説明

画像形成装置

【課題】複雑な構成を用いることなく接触式の帯電手段表面に付着した異物を除去可能な画像形成装置を提供する。
【解決手段】画像形成装置1は、感光体ドラム2、帯電ローラ3、現像ユニット5、転写ローラ17及びクリーニング装置9を備えており、感光体ドラム2を逆回転させながら現像ユニット5から感光体ドラム2表面に清掃用トナーを供給し、帯電ローラ3表面に帯電バイアスを印加することなく感光体ドラム2表面に供給された清掃用トナーを略均一に付着させて該表面の異物を清掃用トナーに付着させた後、感光体ドラム2を正回転させながら帯電ローラ3に帯電バイアスを印加して帯電ローラ3表面から感光体ドラム2表面に清掃用トナーを移動させ、感光体ドラム2表面からクリーニング装置9に清掃用トナーを回収することによって、帯電ローラ3表面の清掃を行う。

【発明の詳細な説明】
【技術分野】
【0001】
本発明は電子写真法を用いた画像形成装置に関するものであり、特に感光体の帯電を行う帯電器の清掃に関するものである。
【背景技術】
【0002】
従来、電子写真プロセスを用いた画像形成装置には、像担持体(感光体)表面を帯電させるために帯電器(帯電手段)が用いられている。帯電器としては、感光体と非接触に配置し、コロナ放電により感光体の表面を帯電させるコロトロン(若しくはスコロトロン)帯電器と、感光体に接触して若しくは非接触に配置されて感光体を帯電する帯電ローラ等の接触式の帯電器と、が知られている。しかし、近年、人体に有害なオゾンの排出量を減らすため、オゾン排出量がより少ない帯電ローラが採用されることが多くなっている。

保存データ:

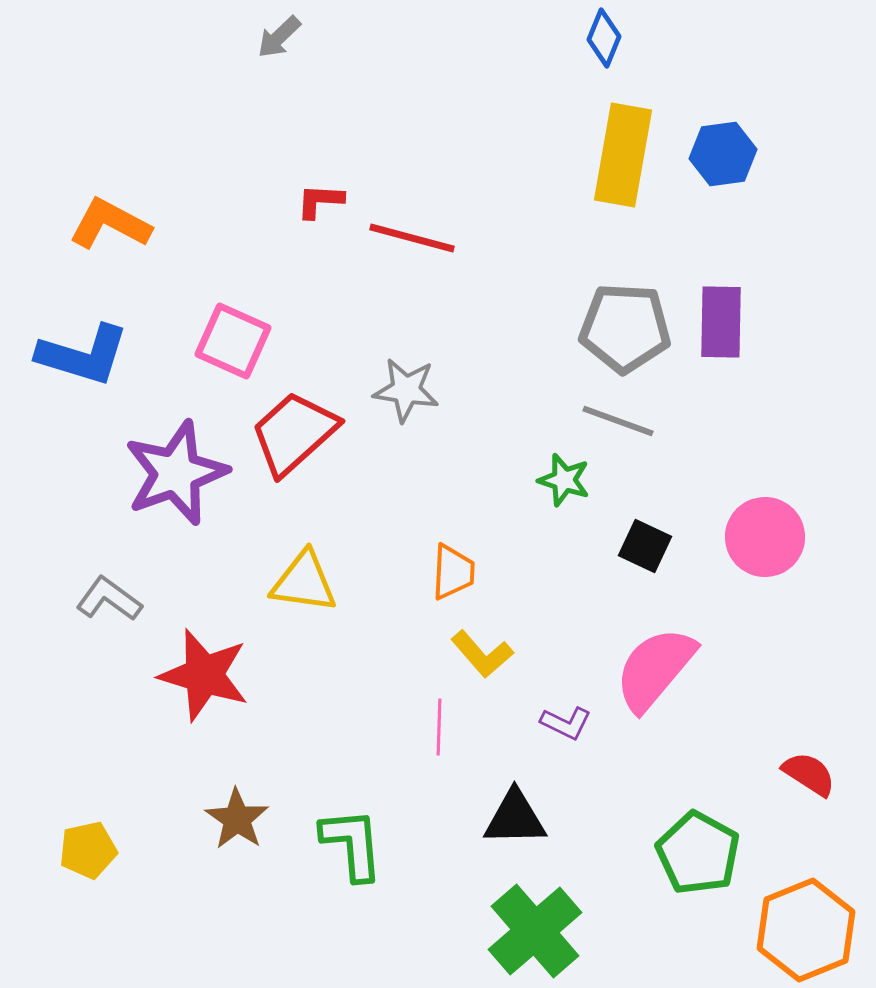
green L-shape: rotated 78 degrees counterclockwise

作業指示:
a – 画像形成装置に関する文書によると、近年、帯電ローラが採用されることが多くなっているのはなぜですか。
b – 画像形成装置に関する文書を、最後の文の後から書き継いでください。

期待される結果:
a – 人体に有害なオゾンの排出量を減らすためです。

b –
【0003】
このような接触式の帯電器を用いる場合、像担持体である感光体表面がトナーの成分や転写紙の紙粉等の異物で汚染されていると、これら異物が、例えば帯電ローラの表面に移動し帯電不良を起こす原因となり、帯電不良による画像品質の低下が生じていた。かかる帯電ローラの汚染(異物の付着)を防止するため、従来、帯電ローラに対して、回転式若しくは固定式のブラシやスポンジ等のクリーニング部材を接触させることにより、帯電ローラの清掃が行われていた。
【0004】
しかし、クリーニング部材を帯電ローラに当接させると、清掃ムラやクリーニング部材の劣化等が生じ、清掃性能を十分に発揮できず、帯電不良を防止できないという問題があった。かかる問題に対処するため、クリーニング部材を帯電ローラに対して接離等させる方法が提案されている。
【0005】
例えば、特許文献1には、帯電ローラを感光体及びクリーニング部材に対して接離させる接離機構を所定の位置に切り換えることにより、画像形成を停止した状態で長期間放置されても、帯電ローラが感光体表面を汚して白スジ等の異常画像を発生させることを防止する方法が開示されている。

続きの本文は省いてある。